Pursuit of renewables breaks promises
OPPOSITION leader Peter Dutton is seeking an intelligent conversation on the role new age technologies may play in Australia’s energy mix. To paraphrase the Irish joke (no offence intended), Canberra is the wrong place to begin searching.
Not only is the ACT the most woke capital in the nation but the FIFO Teals, Greens and ideologically-blinkered Labor MPS aren’t lifting its average IQ one iota.
Being the heaviest subscribers to the Guardian, Nine Media and the ABC (the left’s print and broadcast services) means they just aren’t up with what’s happening in the real world. Germany, where the Greens first won parliamentary seats, is dismantling a wind farm to make way for the expansion of an open-pit lignite, brown coal, mine to provide reliable base load energy.
That’s because former leader Angela Merkel’s illogical and disgraceful over-reliance on unreliable so-called renewables and scandalous dependence on Russian gas has left the German GreenCoalition government in the cold dark as winter approaches.
Here, Labor, the Teals and Greens are screaming to close cleaner black coal power stations without providing any reliable replacement energy sources.
The ABC’S Patricia Karvelas may have been reading from Labor’s daily issued “talking points” when she scolded Dutton Friday morning for merely suggesting that there is a need to include nuclear energy in any discussion about meeting Australia’s power crisis.
Dutton made the point in his Budget reply that power prices during the Rudd-gillard-rudd years rose on average by 12.9 per cent per year and that over nine years of Coalition government they rose by an average of 0.3 of one per cent per year.
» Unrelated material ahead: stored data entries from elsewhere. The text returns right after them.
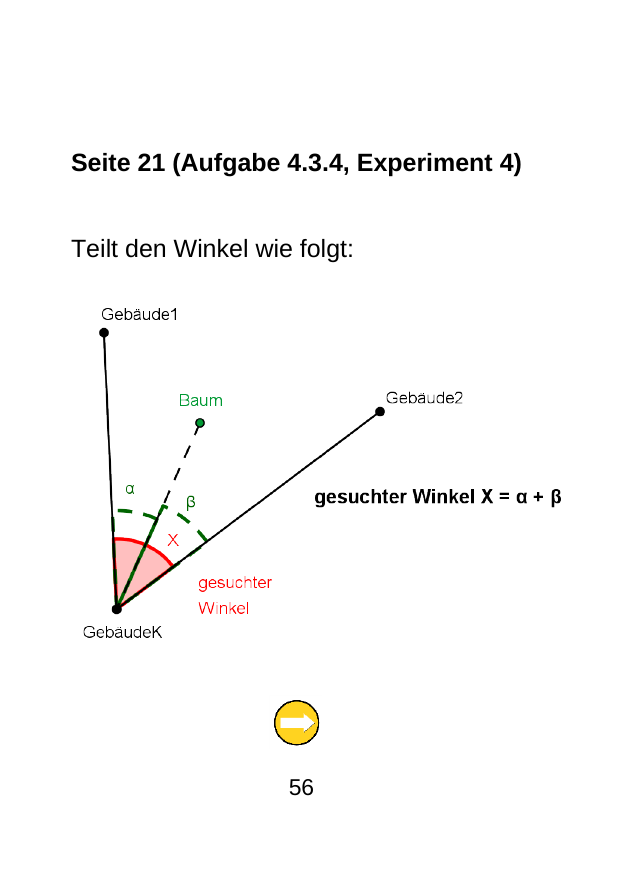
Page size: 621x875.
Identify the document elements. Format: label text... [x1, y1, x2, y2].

text Seite 21 (Aufgabe 4.3.4, Experiment 4) [71, 148, 531, 176]
picture [269, 695, 323, 749]
text Teilt den Winkel wie folgt: [71, 234, 531, 263]
picture [70, 277, 584, 644]
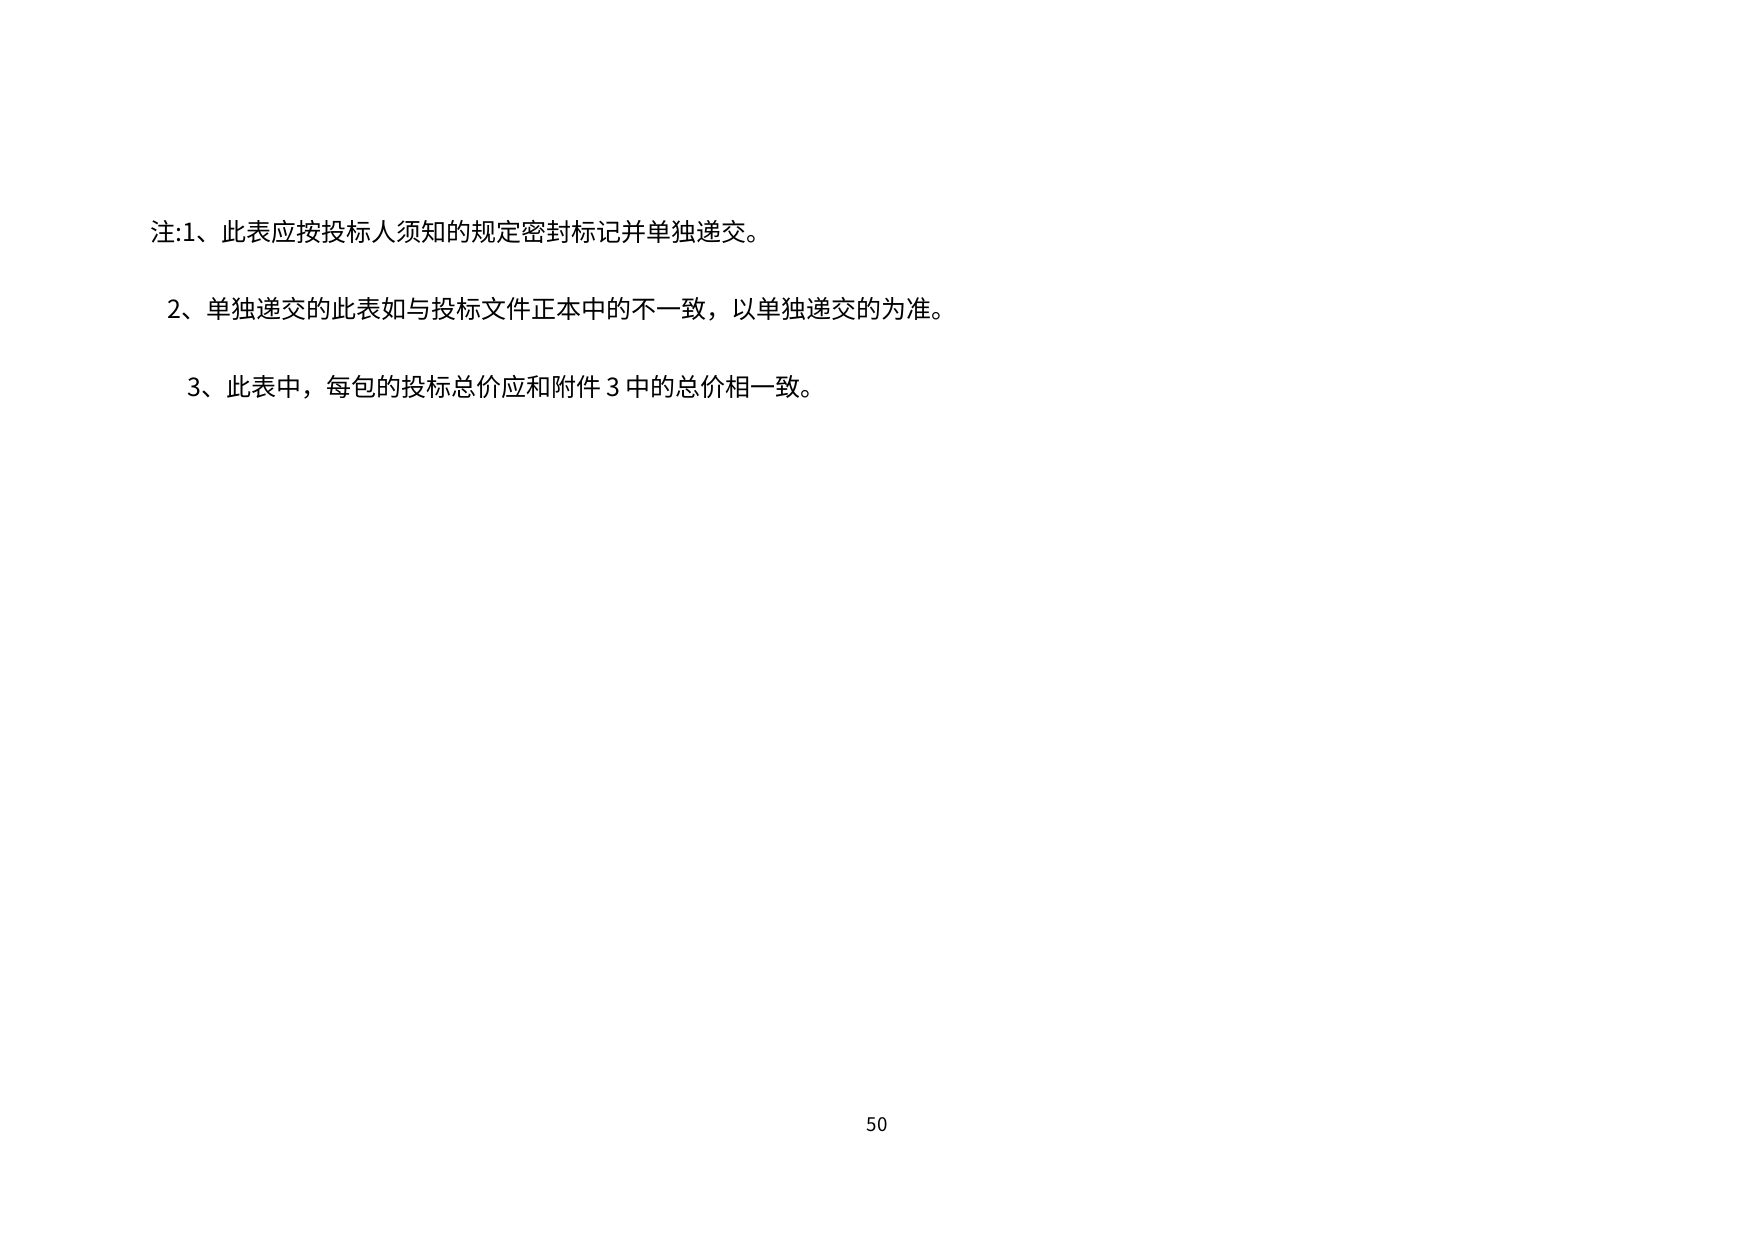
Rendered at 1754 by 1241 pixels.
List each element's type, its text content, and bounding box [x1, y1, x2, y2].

Karvelas didn’t want to acknowledge another fact – during the election campaign Prime
Minister Anthony Albanese promised on 97 occasions that your bills would be reduced by $275.
Instead of going down by $275, Treasurer Jim Chalmers’ Budget calls for increases of more than 56 per cent over the next two years, with gas bill increases of more than 44 per cent.
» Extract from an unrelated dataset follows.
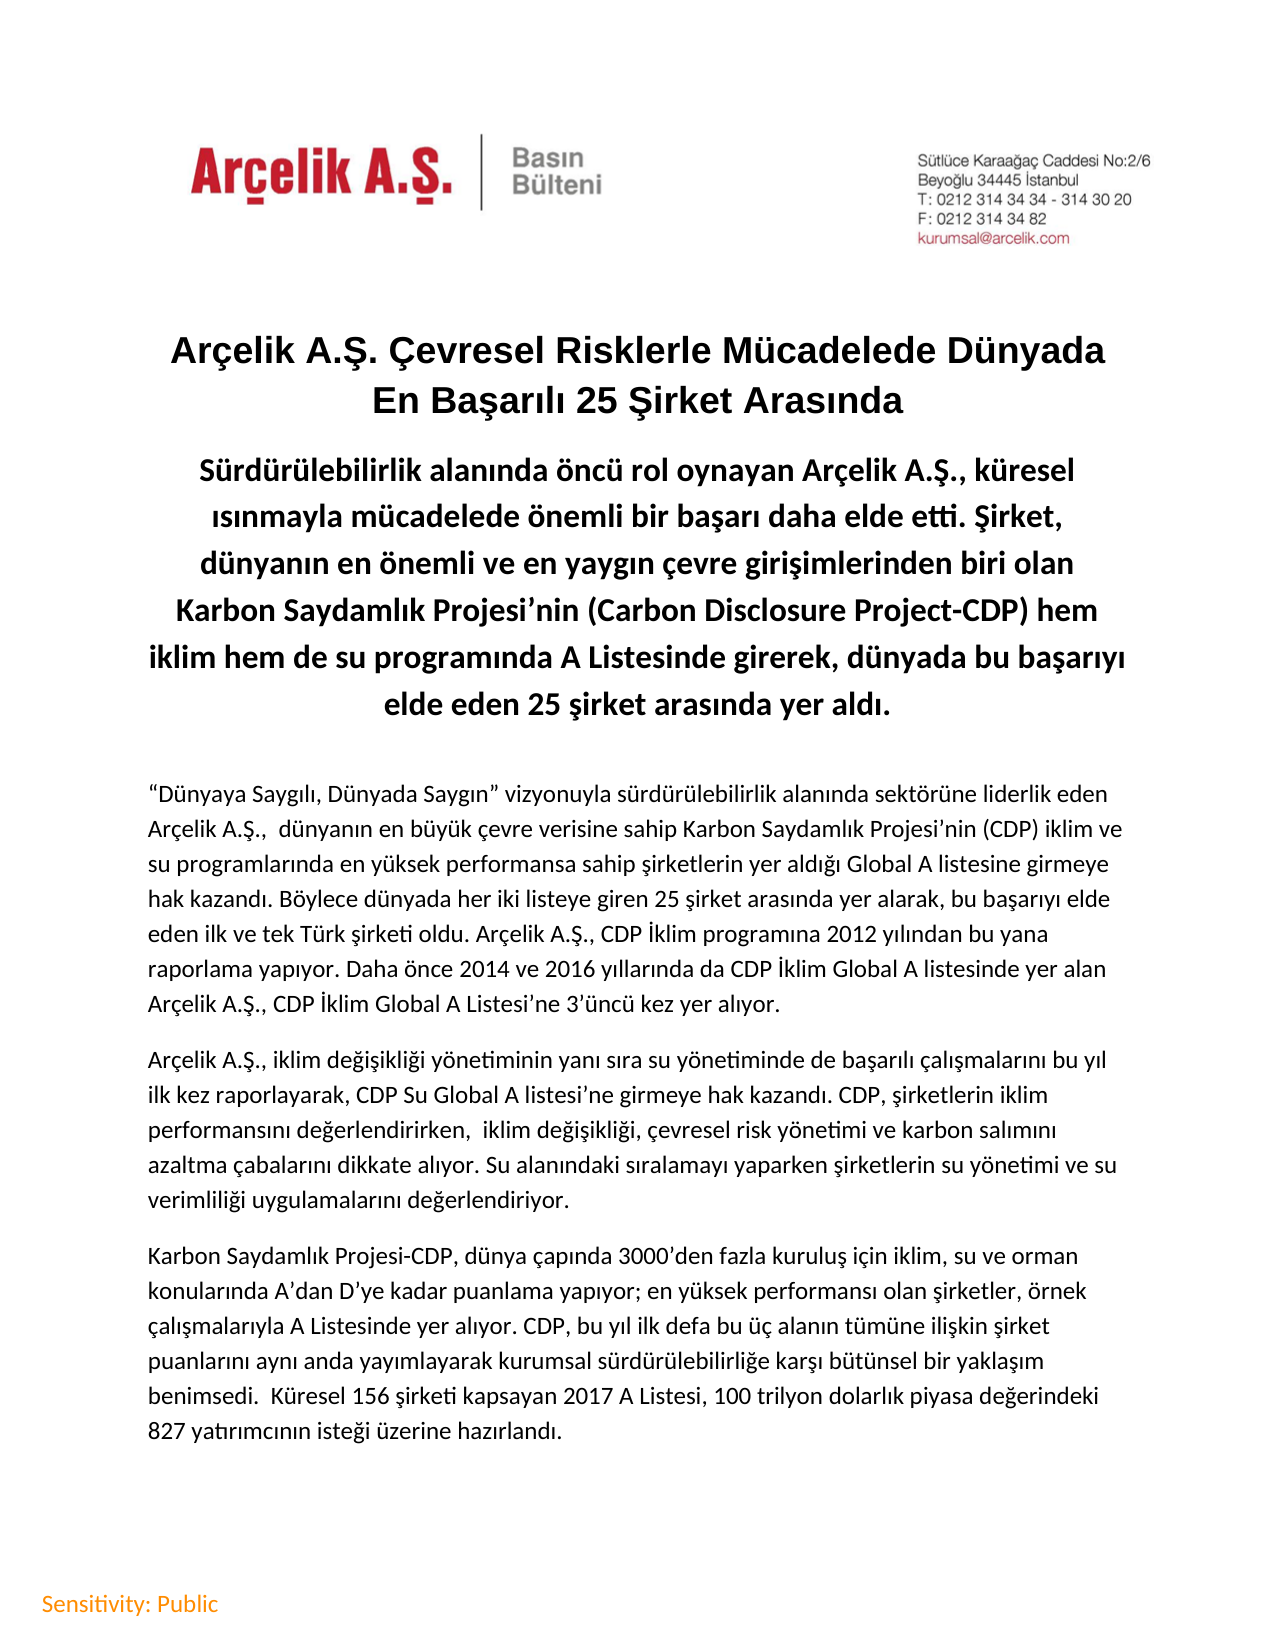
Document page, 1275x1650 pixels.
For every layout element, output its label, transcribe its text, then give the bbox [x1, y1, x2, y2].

Australia is in a worse position than Germany as almost all heavy industry has already been exported to China to the cheers of the Greens and Teals. A handful of Labor’s traditional supporters understand the catastrophe facing the nation unless pragmatic action is taken.
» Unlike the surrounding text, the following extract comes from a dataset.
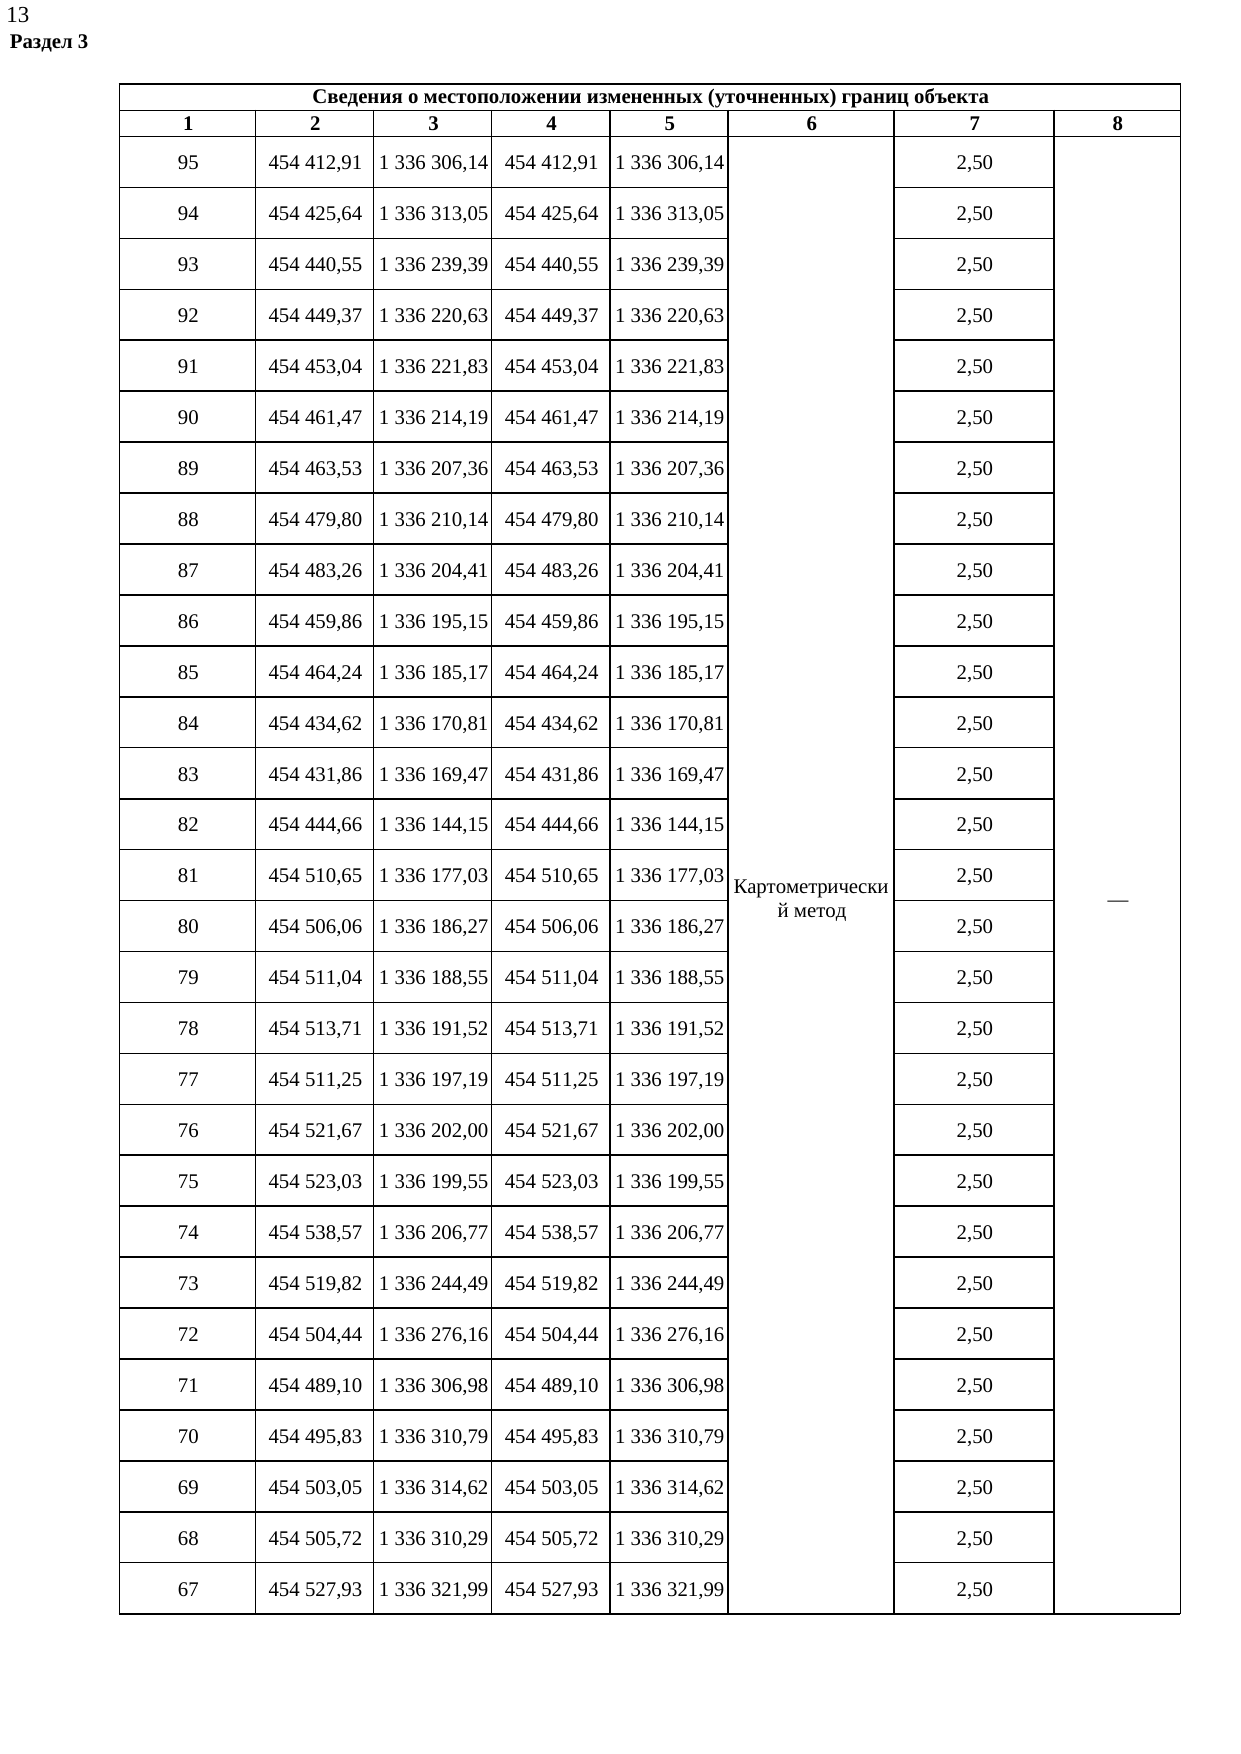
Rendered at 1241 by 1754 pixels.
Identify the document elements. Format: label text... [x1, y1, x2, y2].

Dan Walton, the national secretary of the Australian Workers Union, is among them. As the representative of 72,000 workers across the nation, Dan knows that without reliable, affordable energy, they will be out of work.
Further, he pointed out that unless the Labor government can ensure that householders and businesses have affordable power, the Albanese government will be unable to deliver on its big initiatives. All forms of energy must be considered if those big ticket aspirational goals are to be met, including nuclear, otherwise they will remain dreams for dreamers.